Mice are key players in study of autism drugs
By Louise Kinross
Holland Bloorview and SickKids have received $2.5 million from Brain Canada to conduct a five-year trial of new autism medicines in children and mice.
Testing drugs at the same time in humans and mice has produced promising results in cancer treatments and is a first for autism research.
Identifying the genetic change that causes a specific type of autism can predict whether it will respond to treatment. But “there are too many different types of autism that we can’t figure out the biological subtype based on looking at a child’s behaviour,” says lead investigator Dr. Evdokia Anagnostou, child neurologist at Holland Bloorview’s Autism Research Centre.
“We’re learning a lot about genes that map on different pathways, but in humans these genetic differences account for a very small number of kids,” Evdokia says. “So we don’t have enough kids for each of the genetic variations to study them properly.”
Enter the mice. “We can engineer lines of mice that carry a specific genetic difference associated with autism and then study their brains and responses to treatment.”

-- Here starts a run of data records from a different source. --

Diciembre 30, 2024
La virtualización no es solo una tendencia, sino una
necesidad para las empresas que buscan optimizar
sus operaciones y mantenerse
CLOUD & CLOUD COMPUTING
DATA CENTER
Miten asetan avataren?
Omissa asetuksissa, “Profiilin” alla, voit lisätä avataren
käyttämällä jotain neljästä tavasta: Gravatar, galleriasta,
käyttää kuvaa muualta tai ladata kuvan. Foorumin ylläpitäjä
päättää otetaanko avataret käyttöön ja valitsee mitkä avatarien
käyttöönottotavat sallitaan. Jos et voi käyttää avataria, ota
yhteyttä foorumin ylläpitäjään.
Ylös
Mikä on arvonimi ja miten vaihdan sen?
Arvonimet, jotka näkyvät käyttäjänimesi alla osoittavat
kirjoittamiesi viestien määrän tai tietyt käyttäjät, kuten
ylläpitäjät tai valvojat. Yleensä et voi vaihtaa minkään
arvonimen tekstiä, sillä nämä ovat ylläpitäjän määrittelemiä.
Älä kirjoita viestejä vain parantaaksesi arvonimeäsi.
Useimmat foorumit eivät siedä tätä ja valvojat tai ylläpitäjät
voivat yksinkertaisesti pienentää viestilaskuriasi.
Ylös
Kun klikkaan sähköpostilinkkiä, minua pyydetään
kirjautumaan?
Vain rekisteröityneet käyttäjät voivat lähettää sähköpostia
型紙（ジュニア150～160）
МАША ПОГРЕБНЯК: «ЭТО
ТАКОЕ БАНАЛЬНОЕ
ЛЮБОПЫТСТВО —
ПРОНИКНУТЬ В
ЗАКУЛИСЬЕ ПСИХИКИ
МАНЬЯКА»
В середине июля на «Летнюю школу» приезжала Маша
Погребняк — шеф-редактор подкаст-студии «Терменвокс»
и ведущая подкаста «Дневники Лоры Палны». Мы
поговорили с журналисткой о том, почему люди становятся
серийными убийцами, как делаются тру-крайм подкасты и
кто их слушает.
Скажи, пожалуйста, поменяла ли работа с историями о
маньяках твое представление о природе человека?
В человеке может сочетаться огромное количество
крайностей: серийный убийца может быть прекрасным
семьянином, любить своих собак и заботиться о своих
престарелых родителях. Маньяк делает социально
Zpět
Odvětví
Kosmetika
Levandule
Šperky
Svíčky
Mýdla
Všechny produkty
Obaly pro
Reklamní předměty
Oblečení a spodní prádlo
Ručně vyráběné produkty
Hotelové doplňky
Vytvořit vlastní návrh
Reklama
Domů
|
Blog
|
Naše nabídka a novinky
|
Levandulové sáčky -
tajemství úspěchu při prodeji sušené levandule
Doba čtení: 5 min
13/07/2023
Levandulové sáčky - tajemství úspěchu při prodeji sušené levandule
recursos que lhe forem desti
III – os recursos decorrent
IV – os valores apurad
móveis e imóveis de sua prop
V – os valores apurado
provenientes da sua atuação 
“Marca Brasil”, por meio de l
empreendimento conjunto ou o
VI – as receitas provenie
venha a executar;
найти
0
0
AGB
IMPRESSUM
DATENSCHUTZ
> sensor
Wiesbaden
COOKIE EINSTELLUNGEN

Over the five-year period, two drugs will be trialled in children and six in mice. After two-and-a-half years “the most promising compounds in the mice will be put in the humans and we will continue testing other compounds,” Evdokia says.
Being able to test drugs in mice with a specific genetic mutation “means we can take drugs that exist for a completely different reason, that have nothing to do with autism or development, but which we know affect the pathway we’re looking at.”
Human studies will be done at Holland Bloorview, McMaster Children’s Hospital and the Lawson Research Health Institute. The mice trials will be run at SickKids.